Cuando el sentido común se vuelve subversivo
Tengo la suerte de que, con cierta frecuencia, me aborden por la calle personas para comentar alguna de estas Pequeñas infamias que semanalmente comparto con ustedes. Es algo que me da especial alegría porque, como ya les he comentado en alguna ocasión, pienso que nosotros los escribidores nos parecemos mucho a esos náufragos varados en una isla desierta que tiran al mar una botella con un mensaje dentro sin saber adónde ni a quién pueden llegar sus líneas.
Cierto que ahora con Twitter, Facebook e Instagram es más fácil saber quién nos lee, e incluso puede uno departir (o polemizar) con los lectores, pero yo me mantengo bastante al margen de las redes, de modo que continúo llevando una vida a lo Robinson Crusoe. En vez de pluma de ganso, uso ordenador y mi papiro es una memoria USB, pero aquí sigo garrapateando mensajes que entrego a las olas sin saber a qué playa –o a qué afiladas rocas– pueden llegar.
El sentido común no requiere inteligencia ni perspicacia, tampoco talento, no tiene brillo ni relumbrón, es pequeño, doméstico, obvio, palmario
Tengo la impresión, además, de que las redes, en vez de tender puentes y acercar a personas, han llenado el ciberespacio y el mundo en general de billones de minúsculas islas con otros tantos náufragos lanzando mensajes que nadie lee porque todos están muy ocupados escribiendo los suyos. Por eso, y como antes les contaba, me hace ilusión cuando alguien se me acerca para decir, por ejemplo, que tal o cual artículo le hizo ver un punto de vista distinto al suyo o le sirvió de ayuda en un momento triste, o simplemente le hizo sonreír.
Sin embargo, lo que más resaltan de ellos los lectores es un rasgo al que en otras épocas de mi vida ni siquiera le habría dado mucho valor: el sentido común.
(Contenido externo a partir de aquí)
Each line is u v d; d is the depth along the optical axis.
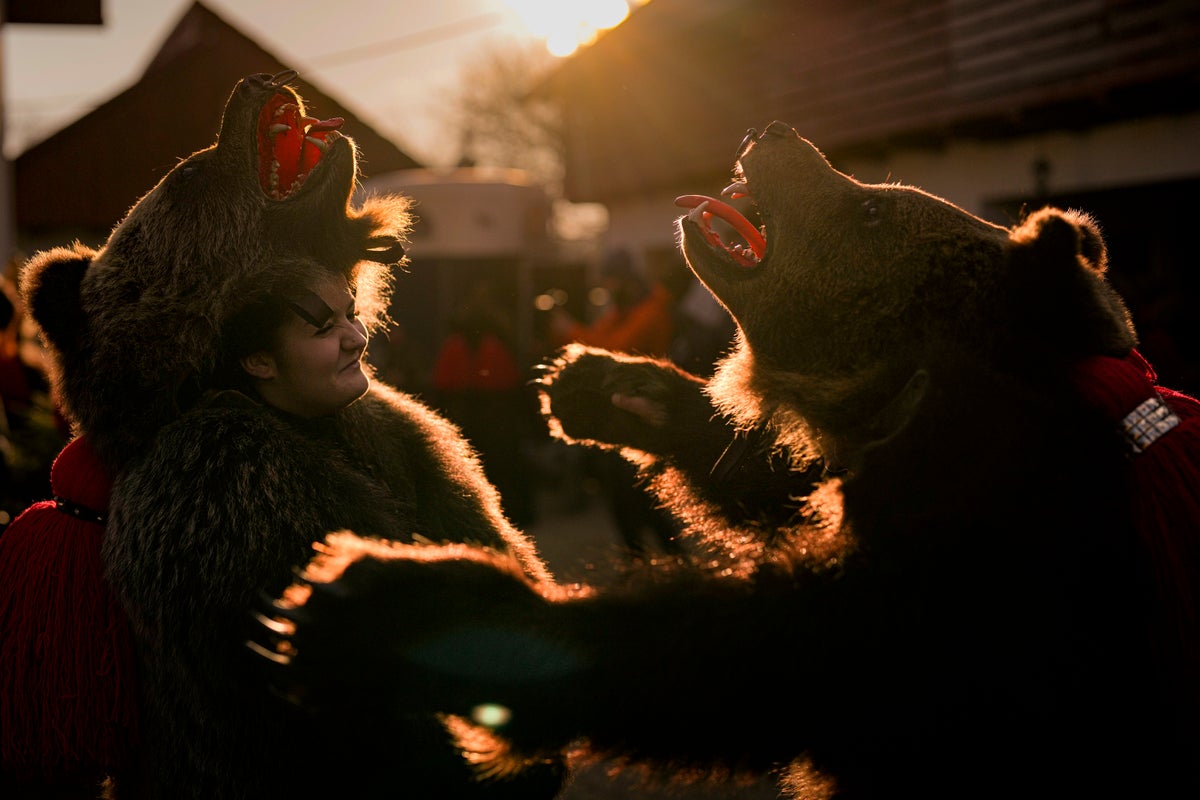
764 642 1.50
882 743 1.57
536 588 1.58
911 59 10.51
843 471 1.80
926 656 1.53
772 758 1.57
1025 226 1.66
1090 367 1.62
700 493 2.19
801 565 1.56
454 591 1.47
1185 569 1.55
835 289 1.81
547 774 1.69
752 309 1.92
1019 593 1.53
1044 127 9.10
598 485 9.33
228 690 1.55
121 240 1.72
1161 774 1.59
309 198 1.72
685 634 1.50
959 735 1.55
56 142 15.44
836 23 11.35
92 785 1.79
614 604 1.53
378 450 1.87
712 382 2.11
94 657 1.66
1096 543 1.56
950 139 10.04
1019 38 9.47
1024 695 1.54
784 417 1.89
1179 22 8.25
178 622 1.56
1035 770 1.57
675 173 13.47
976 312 1.68
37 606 1.67
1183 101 8.20
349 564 1.43
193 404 1.71
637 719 1.49
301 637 1.39
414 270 12.32
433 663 1.43
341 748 1.56
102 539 1.71
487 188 12.22
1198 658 1.55
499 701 1.46
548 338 10.52
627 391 2.25
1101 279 1.80
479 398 7.70
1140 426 1.59
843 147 11.06
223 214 1.69
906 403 1.66
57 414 3.58
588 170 15.29
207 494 1.59
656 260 14.51
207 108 15.85
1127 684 1.58
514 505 7.82
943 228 1.75
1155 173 8.51
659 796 3.63
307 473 1.65
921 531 1.54
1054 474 1.56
Al fin y al cabo, ¿qué es el sentido común? Algo muy de andar por casa. No requiere inteligencia ni perspicacia, tampoco talento, no tiene brillo ni relumbrón, es pequeño, doméstico, obvio, palmario. Y, sin embargo, me da la impresión de que de un tiempo a esta parte el sentido común ha empezado a convertirse en algo subversivo. También contracultural y revolucionario, si me apuran. La corrección política nos ha amordazado de tal modo que nadie se atreve a opinar nada que quebrante sus estrictas y paralizantes Tablas de la Ley.
Imposible decir cosas antes tan normales como, por ejemplo, que el hecho de que los niños, a diferencia de tiempos pasados, puedan dar su opinión no implica que de ahí en adelante sean ellos quienes decidan adónde hay que ir de vacaciones o qué se come en casa. O argumentar que, por mucho que arrecie el #MeToo, un piropo no es necesariamente una agresión y que no todos los hombres son unos sátiros ni unos redomados machistas. O recordar que palabras como ‘respeto’, ‘consideración’ o ‘educación’ no son términos fascistas, sino límites que la sociedad ha ido trazando a lo largo de siglos, de milenios. Y no para controlar o mortificar al personal, sino, simplemente, para hacer posible la convivencia.
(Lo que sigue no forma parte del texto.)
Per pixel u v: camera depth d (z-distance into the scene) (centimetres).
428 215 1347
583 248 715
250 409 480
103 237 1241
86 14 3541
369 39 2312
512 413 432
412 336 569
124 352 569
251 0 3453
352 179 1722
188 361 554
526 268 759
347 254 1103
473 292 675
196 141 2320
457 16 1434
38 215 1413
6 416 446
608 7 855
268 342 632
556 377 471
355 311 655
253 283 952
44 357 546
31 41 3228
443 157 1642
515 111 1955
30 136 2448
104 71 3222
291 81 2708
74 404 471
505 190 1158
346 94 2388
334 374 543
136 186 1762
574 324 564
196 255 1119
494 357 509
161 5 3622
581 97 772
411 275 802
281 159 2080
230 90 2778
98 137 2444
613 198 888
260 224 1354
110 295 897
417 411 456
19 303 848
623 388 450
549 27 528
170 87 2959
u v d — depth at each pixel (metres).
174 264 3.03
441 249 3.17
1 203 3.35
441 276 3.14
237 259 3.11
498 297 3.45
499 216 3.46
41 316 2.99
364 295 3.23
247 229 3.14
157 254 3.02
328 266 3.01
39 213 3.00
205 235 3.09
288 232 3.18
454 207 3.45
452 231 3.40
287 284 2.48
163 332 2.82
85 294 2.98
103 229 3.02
Todo esto antes era una obviedad. Hoy es una extravagancia, es ir a contracorriente, es ser un antisistema. Como también lo es recordar que la imposición del pensamiento único en áreas tan sensibles como la educación, o privadas e íntimas como la religión que cada uno elija profesar, no solo es una estupidez, sino una tiranía. No hay nada peor que un converso, por eso resulta paradigmático que quienes más piaban por suprimir la estricta –y sin duda excesiva– moral cristiana de otros tiempos se hayan convertido ahora en sacerdotes de esa nueva e intransigente fe laica que condena a los infiernos de la cancelación, también a los de la burla o del escarnio a todos aquellos que no la abrazan devotamente.
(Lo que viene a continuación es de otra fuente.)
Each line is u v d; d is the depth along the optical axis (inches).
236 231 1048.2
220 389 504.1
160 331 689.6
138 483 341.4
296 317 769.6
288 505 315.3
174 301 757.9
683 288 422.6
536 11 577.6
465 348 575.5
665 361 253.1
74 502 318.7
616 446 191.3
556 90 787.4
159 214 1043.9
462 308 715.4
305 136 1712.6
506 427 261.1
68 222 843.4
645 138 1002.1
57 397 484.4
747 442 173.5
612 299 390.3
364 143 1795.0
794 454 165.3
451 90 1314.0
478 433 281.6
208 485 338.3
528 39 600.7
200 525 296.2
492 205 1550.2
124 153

Y como no me da la gana comulgar con sus ruedas de molino, y como tampoco pienso hacer o pensar lo que me dicten, aquí me tienen clamando en el desierto como un bautista o un jeremías. O como Robinson Crusoe en mi islote, tal como antes les comentaba. Feliz de hacerlo, además, porque ahora sé que hay por ahí multitud de otros náufragos de la corrección política que también practican la más vieja, compasiva y ahora revolucionaria y subversiva de todas las creencias: el sentido común.